▶ _Liste der Einträge_:

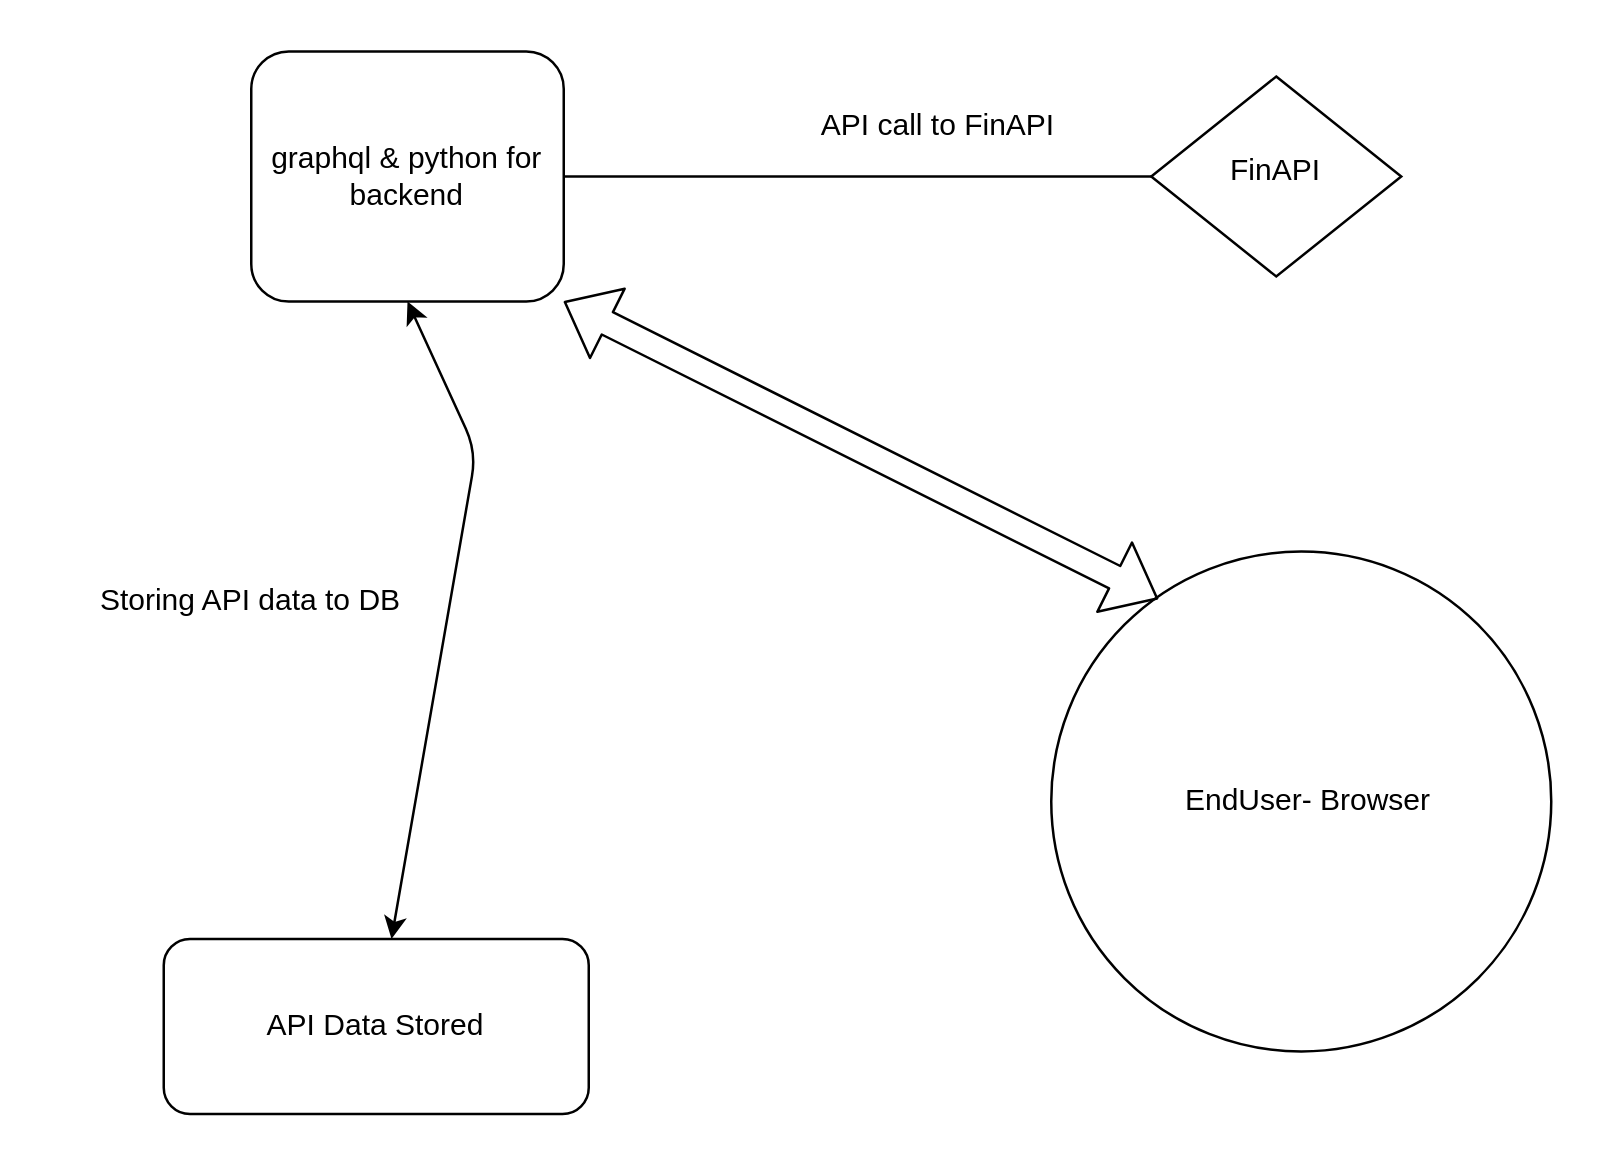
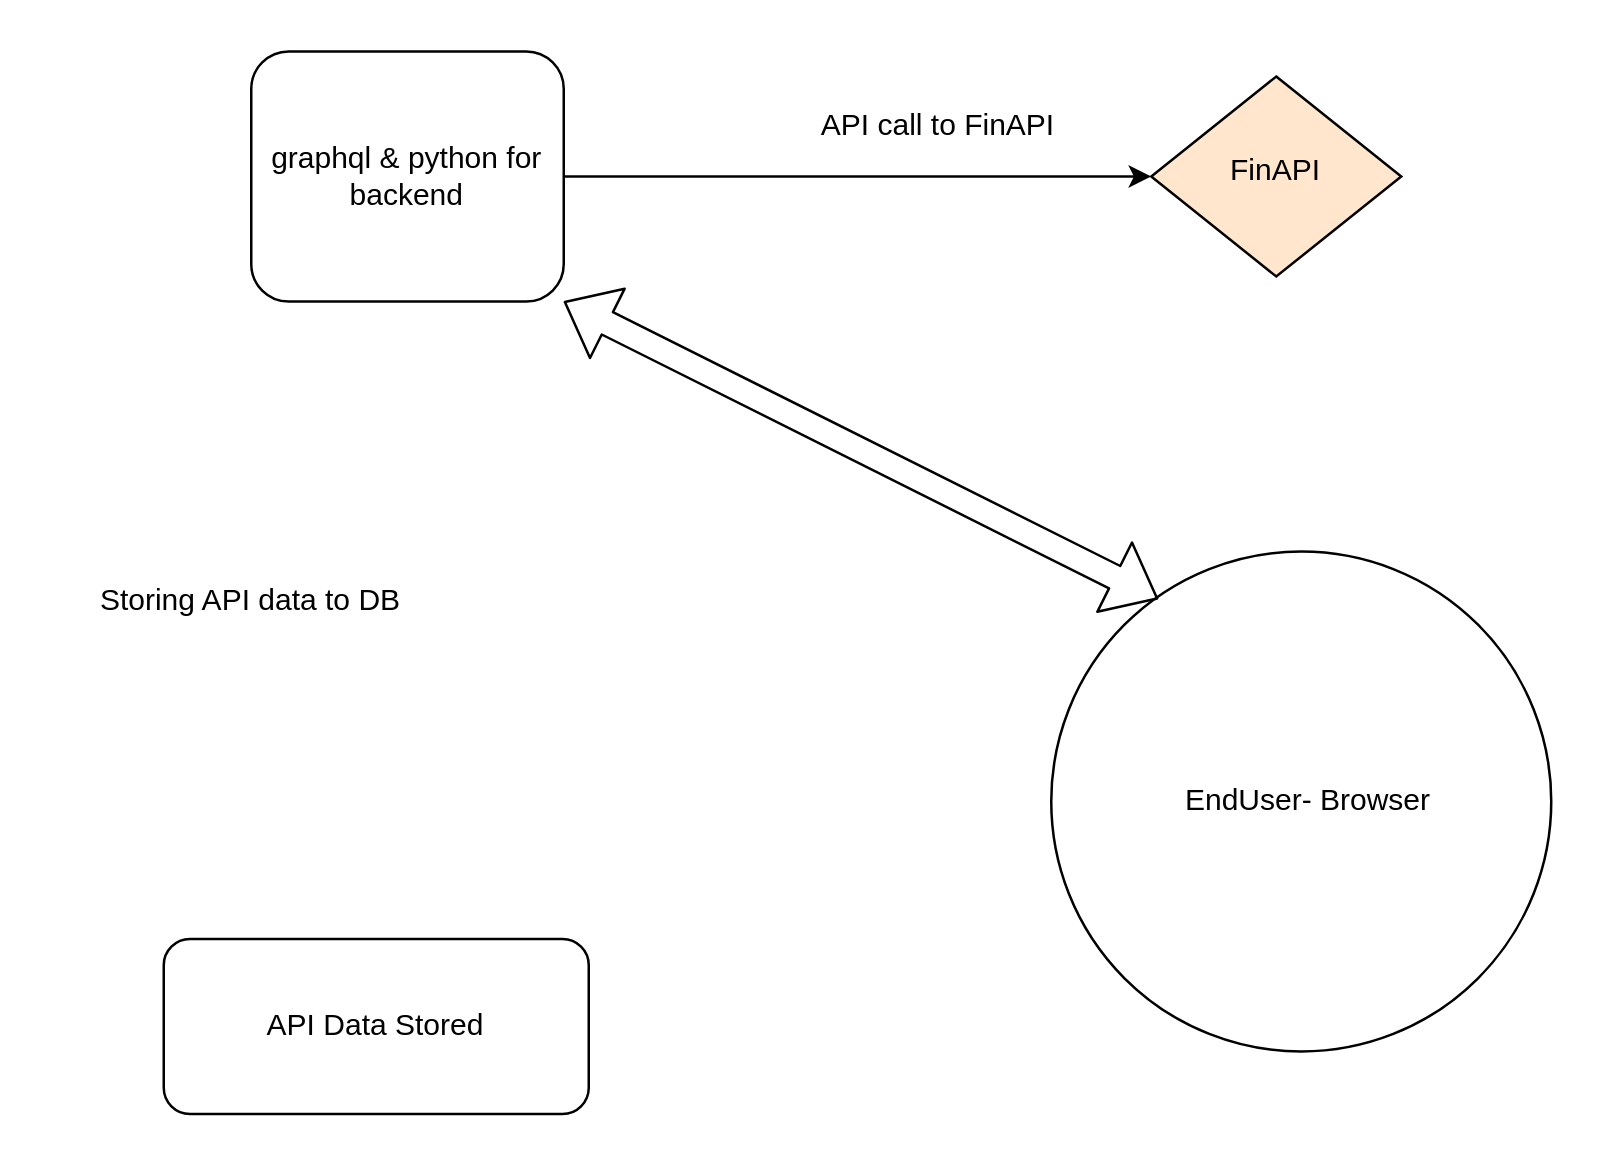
  <mxCell id="0" />
  <mxCell id="1" parent="0" />
- <mxCell id="2" style="edgeStyle=orthogonalEdgeStyle;rounded=0;orthogonalLoop=1;jettySize=auto;html=1;entryX=0;entryY=0.5;entryDx=0;entryDy=0;endArrow=none;" edge="1" parent="1" source="3" target="5"><mxGeometry relative="1" as="geometry" /></mxCell>
+ <mxCell id="2" style="edgeStyle=orthogonalEdgeStyle;rounded=0;orthogonalLoop=1;jettySize=auto;html=1;entryX=0;entryY=0.5;entryDx=0;entryDy=0;" edge="1" parent="1" source="3" target="5"><mxGeometry relative="1" as="geometry" /></mxCell>
  <mxCell id="3" value="graphql &amp;amp; python for backend" style="rounded=1;whiteSpace=wrap;html=1;fontSize=12;glass=0;strokeWidth=1;shadow=0;" parent="1" vertex="1"><mxGeometry x="100" y="20" width="125" height="100" as="geometry" /></mxCell>
  <mxCell id="4" style="edgeStyle=orthogonalEdgeStyle;rounded=0;orthogonalLoop=1;jettySize=auto;html=1;exitX=0.5;exitY=0;exitDx=0;exitDy=0;" edge="1" parent="1" source="5"><mxGeometry relative="1" as="geometry"><mxPoint x="510" y="30" as="targetPoint" /></mxGeometry></mxCell>
- <mxCell id="5" value="FinAPI" style="rhombus;whiteSpace=wrap;html=1;shadow=0;fontFamily=Helvetica;fontSize=12;align=center;strokeWidth=1;spacing=6;spacingTop=-4;" parent="1" vertex="1"><mxGeometry x="460" y="30" width="100" height="80" as="geometry" /></mxCell>
+ <mxCell id="5" value="FinAPI" style="rhombus;whiteSpace=wrap;html=1;shadow=0;fontFamily=Helvetica;fontSize=12;align=center;strokeWidth=1;spacing=6;spacingTop=-4;fillColor=#ffe6cc;" parent="1" vertex="1"><mxGeometry x="460" y="30" width="100" height="80" as="geometry" /></mxCell>
  <mxCell id="6" value="API Data Stored" style="rounded=1;whiteSpace=wrap;html=1;fontSize=12;glass=0;strokeWidth=1;shadow=0;" parent="1" vertex="1"><mxGeometry x="65" y="375" width="170" height="70" as="geometry" /></mxCell>
  <mxCell id="7" value="API call to FinAPI" style="text;html=1;strokeColor=none;fillColor=none;align=center;verticalAlign=middle;whiteSpace=wrap;rounded=0;" vertex="1" parent="1"><mxGeometry x="310" y="40" width="130" height="20" as="geometry" /></mxCell>
  <mxCell id="8" value="Storing API data to DB" style="text;html=1;strokeColor=none;fillColor=none;align=center;verticalAlign=middle;whiteSpace=wrap;rounded=0;" vertex="1" parent="1"><mxGeometry x="20" y="230" width="160" height="20" as="geometry" /></mxCell>
  <mxCell id="9" value="" style="ellipse;whiteSpace=wrap;html=1;aspect=fixed;" vertex="1" parent="1"><mxGeometry x="420" y="220" width="200" height="200" as="geometry" /></mxCell>
  <mxCell id="10" value="EndUser- Browser" style="text;html=1;strokeColor=none;fillColor=none;align=center;verticalAlign=middle;whiteSpace=wrap;rounded=0;" vertex="1" parent="1"><mxGeometry x="458" y="310" width="130" height="20" as="geometry" /></mxCell>
  <mxCell id="11" value="" style="shape=flexArrow;endArrow=classic;startArrow=classic;html=1;entryX=0.214;entryY=0.095;entryDx=0;entryDy=0;entryPerimeter=0;exitX=1;exitY=1;exitDx=0;exitDy=0;" edge="1" parent="1" source="3" target="9"><mxGeometry width="50" height="50" relative="1" as="geometry"><mxPoint x="390" y="150" as="sourcePoint" /><mxPoint x="60" y="530" as="targetPoint" /></mxGeometry></mxCell>
- <mxCell id="12" value="" style="endArrow=classic;startArrow=classic;html=1;exitX=0.5;exitY=1;exitDx=0;exitDy=0;" edge="1" parent="1" source="3" target="6"><mxGeometry width="50" height="50" relative="1" as="geometry"><mxPoint x="80" y="150" as="sourcePoint" /><mxPoint x="70" y="450" as="targetPoint" /><Array as="points"><mxPoint x="190" y="180" /></Array></mxGeometry></mxCell>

▶ _Die Aufgabe_: Gib jede Zeile der Einträge oben vollständig wieder, in der die Zeichenfolge „spacingTop“ vorkommt.

▶ _Antwort zur Aufgabe_:
- <mxCell id="5" value="FinAPI" style="rhombus;whiteSpace=wrap;html=1;shadow=0;fontFamily=Helvetica;fontSize=12;align=center;strokeWidth=1;spacing=6;spacingTop=-4;" parent="1" vertex="1"><mxGeometry x="460" y="30" width="100" height="80" as="geometry" /></mxCell>
+ <mxCell id="5" value="FinAPI" style="rhombus;whiteSpace=wrap;html=1;shadow=0;fontFamily=Helvetica;fontSize=12;align=center;strokeWidth=1;spacing=6;spacingTop=-4;fillColor=#ffe6cc;" parent="1" vertex="1"><mxGeometry x="460" y="30" width="100" height="80" as="geometry" /></mxCell>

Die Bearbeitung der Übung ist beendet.